Find every line in the records below that holds the word "Олянка", and copy each one.

★ ★ ★ ★

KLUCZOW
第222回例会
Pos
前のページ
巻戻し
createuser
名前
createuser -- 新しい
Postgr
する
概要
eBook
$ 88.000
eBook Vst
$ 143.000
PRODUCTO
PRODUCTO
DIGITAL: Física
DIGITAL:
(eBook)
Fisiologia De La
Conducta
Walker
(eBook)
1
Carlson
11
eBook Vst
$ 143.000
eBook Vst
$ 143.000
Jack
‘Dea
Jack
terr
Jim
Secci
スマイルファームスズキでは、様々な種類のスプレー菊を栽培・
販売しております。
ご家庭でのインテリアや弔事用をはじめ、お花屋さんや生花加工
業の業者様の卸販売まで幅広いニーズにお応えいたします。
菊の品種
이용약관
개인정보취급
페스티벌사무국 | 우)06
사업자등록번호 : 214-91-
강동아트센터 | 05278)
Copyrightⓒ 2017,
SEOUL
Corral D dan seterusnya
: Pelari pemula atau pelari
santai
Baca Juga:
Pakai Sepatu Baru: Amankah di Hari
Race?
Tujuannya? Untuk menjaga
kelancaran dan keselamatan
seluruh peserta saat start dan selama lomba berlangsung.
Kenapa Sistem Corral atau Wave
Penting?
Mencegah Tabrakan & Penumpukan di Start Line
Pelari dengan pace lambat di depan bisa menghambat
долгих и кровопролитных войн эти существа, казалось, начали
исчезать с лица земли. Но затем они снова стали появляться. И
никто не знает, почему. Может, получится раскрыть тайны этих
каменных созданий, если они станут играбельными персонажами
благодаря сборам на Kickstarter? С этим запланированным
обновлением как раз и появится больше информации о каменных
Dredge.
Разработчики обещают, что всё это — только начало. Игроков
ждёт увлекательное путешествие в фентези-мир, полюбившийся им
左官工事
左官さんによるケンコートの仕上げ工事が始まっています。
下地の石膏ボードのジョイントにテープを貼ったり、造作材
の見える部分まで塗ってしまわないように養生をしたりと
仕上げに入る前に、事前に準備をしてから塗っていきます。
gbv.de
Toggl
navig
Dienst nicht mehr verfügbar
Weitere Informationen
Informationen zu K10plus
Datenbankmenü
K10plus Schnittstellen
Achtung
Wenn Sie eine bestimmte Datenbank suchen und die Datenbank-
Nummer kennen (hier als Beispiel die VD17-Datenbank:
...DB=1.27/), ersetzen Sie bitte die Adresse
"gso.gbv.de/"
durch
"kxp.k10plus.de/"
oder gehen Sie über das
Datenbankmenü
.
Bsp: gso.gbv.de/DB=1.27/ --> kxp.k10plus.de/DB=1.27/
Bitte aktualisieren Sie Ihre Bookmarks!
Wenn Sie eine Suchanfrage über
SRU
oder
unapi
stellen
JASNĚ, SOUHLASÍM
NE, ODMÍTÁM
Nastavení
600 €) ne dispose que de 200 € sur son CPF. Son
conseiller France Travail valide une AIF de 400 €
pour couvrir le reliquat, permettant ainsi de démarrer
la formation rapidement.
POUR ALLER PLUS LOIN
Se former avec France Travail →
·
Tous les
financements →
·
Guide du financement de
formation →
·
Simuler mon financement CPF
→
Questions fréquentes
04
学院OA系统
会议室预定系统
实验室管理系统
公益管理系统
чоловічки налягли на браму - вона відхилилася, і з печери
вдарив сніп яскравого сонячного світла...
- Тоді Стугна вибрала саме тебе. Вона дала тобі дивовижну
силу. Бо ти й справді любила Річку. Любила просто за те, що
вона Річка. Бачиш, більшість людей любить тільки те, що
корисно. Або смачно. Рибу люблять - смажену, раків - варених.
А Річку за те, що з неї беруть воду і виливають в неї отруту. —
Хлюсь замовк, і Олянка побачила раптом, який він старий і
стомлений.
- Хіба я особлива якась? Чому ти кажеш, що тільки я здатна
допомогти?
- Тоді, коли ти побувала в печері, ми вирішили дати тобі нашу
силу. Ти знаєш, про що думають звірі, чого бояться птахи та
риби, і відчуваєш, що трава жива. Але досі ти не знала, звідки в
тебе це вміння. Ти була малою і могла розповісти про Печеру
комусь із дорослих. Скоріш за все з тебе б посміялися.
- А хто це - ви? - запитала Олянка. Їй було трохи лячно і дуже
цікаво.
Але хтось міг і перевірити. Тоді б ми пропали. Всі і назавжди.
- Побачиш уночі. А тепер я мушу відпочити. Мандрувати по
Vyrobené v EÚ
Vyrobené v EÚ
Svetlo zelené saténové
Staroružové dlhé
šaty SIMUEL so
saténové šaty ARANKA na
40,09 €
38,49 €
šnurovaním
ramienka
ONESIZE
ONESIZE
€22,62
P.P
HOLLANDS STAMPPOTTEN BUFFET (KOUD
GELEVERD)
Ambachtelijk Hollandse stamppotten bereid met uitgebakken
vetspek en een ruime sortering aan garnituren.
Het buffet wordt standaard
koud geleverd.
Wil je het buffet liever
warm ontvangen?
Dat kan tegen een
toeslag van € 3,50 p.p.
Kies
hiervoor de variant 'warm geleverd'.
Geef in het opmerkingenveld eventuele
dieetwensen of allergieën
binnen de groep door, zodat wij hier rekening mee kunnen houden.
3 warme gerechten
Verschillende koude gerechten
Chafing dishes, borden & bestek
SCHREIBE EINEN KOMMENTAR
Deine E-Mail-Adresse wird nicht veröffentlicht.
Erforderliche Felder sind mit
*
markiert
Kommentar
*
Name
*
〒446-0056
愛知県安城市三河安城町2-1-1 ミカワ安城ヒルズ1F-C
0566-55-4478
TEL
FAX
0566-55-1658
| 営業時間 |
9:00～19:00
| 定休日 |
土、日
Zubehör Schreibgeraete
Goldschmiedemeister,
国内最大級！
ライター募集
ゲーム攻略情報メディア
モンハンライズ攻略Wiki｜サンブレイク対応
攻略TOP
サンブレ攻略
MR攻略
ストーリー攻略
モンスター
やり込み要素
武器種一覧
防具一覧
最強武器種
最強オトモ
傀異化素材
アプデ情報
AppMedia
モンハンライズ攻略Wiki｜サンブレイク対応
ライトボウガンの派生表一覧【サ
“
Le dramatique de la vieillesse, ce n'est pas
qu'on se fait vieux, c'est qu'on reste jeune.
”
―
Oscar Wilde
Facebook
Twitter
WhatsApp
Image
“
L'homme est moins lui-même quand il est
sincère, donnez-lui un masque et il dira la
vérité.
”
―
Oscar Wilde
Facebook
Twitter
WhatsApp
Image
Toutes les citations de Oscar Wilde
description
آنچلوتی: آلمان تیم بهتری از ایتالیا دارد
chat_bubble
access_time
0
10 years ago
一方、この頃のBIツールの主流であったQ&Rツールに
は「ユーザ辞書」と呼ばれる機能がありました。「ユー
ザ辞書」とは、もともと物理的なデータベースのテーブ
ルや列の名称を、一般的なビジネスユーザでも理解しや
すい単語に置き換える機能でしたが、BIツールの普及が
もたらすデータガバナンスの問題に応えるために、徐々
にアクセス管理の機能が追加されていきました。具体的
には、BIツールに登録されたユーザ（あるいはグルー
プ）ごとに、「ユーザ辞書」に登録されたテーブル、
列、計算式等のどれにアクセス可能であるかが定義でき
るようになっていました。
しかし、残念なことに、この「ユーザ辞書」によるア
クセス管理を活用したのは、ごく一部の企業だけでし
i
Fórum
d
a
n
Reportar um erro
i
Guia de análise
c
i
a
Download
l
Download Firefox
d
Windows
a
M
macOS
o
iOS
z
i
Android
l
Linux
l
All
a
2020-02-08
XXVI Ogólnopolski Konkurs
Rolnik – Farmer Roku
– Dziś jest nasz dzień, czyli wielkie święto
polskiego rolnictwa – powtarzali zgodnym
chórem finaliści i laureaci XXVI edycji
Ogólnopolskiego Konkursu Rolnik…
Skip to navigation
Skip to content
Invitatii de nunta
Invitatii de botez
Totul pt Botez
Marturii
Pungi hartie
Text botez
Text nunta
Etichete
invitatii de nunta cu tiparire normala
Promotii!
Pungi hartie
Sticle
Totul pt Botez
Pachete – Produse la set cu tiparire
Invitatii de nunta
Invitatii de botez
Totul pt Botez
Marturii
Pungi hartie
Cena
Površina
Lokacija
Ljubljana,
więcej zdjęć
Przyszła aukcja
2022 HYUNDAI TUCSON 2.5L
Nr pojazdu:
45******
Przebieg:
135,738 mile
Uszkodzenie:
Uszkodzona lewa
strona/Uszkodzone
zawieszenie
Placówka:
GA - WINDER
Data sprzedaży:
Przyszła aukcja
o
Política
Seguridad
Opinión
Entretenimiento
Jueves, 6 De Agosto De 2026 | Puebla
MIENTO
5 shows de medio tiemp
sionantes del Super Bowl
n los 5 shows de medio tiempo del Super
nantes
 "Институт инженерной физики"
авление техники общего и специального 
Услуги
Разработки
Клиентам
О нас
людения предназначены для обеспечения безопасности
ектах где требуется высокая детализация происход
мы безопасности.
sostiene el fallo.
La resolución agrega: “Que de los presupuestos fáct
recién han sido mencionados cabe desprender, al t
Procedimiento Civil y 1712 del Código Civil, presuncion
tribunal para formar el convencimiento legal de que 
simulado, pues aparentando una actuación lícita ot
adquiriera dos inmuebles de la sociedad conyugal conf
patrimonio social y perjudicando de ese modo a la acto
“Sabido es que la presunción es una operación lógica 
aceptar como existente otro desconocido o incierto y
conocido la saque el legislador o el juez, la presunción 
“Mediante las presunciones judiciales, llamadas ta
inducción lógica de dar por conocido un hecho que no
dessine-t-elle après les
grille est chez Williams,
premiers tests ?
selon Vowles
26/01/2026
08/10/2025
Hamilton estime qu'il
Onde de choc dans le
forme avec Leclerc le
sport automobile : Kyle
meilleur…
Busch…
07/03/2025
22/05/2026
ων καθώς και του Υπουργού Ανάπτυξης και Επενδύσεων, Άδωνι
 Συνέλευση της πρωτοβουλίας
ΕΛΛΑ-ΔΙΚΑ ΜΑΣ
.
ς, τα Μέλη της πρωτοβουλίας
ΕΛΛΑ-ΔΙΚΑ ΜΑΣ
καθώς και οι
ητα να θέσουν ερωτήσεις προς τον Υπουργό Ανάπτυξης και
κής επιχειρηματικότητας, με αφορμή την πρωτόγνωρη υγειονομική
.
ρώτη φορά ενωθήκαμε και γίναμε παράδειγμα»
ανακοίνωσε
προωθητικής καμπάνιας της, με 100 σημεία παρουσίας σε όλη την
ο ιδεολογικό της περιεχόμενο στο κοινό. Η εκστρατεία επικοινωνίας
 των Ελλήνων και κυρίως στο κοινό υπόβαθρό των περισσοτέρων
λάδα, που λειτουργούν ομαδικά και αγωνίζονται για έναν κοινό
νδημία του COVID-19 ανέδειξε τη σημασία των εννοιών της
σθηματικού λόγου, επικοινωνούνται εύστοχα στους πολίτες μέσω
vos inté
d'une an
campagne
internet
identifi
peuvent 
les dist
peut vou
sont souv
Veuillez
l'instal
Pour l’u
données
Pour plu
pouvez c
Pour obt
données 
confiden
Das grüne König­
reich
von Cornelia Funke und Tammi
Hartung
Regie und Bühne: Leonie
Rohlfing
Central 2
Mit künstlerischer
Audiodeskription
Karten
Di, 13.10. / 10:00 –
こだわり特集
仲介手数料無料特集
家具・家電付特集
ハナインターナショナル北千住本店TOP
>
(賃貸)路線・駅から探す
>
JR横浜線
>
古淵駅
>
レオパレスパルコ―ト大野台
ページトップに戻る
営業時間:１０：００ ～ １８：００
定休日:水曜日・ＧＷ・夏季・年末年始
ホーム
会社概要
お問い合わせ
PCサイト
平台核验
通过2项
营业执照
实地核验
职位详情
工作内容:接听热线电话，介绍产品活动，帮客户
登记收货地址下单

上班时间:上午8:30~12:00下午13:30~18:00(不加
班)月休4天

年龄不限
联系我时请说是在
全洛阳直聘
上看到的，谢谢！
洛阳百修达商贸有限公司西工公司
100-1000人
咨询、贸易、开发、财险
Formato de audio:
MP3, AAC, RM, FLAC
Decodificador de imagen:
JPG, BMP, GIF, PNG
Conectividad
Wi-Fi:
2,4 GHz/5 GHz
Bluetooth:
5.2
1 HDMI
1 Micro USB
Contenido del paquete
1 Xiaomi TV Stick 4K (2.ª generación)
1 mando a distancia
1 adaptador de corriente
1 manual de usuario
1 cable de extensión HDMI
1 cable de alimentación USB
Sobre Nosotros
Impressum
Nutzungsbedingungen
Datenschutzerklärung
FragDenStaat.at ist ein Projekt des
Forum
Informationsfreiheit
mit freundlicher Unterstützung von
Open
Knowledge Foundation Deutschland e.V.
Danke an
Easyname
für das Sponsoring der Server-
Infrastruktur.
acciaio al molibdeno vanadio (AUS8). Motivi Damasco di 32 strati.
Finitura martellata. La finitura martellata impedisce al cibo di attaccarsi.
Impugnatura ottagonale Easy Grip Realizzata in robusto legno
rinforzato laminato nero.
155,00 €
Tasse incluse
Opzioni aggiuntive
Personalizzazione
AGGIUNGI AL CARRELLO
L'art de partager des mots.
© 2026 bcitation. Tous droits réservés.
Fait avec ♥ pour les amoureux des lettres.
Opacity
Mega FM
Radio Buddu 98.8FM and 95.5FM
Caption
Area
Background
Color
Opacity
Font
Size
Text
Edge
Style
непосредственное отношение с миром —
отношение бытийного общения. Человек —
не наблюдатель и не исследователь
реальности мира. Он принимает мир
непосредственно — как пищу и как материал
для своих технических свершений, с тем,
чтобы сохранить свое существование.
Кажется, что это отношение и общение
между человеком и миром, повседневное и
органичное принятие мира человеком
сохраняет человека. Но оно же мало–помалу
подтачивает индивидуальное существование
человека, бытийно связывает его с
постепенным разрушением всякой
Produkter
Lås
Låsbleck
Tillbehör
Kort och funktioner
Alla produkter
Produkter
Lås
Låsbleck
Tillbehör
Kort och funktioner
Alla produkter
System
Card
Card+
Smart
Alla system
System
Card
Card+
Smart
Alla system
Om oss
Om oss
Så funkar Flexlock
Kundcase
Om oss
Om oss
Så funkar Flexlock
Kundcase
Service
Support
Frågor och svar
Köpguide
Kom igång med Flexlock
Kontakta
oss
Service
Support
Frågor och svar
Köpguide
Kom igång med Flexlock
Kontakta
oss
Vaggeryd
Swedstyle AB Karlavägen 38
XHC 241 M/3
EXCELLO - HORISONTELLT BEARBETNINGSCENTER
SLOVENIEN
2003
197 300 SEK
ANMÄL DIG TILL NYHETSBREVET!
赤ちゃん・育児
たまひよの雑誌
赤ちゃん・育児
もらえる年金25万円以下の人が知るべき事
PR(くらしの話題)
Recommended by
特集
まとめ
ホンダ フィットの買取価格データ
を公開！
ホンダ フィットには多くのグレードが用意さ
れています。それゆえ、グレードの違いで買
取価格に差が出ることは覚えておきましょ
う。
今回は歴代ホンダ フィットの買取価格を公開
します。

★ ★ ★ ★

◆ **Solved exercise**
Хлюсь замовк, і Олянка побачила раптом, який він старий і
- А хто це - ви? - запитала Олянка. Їй було трохи лячно і дуже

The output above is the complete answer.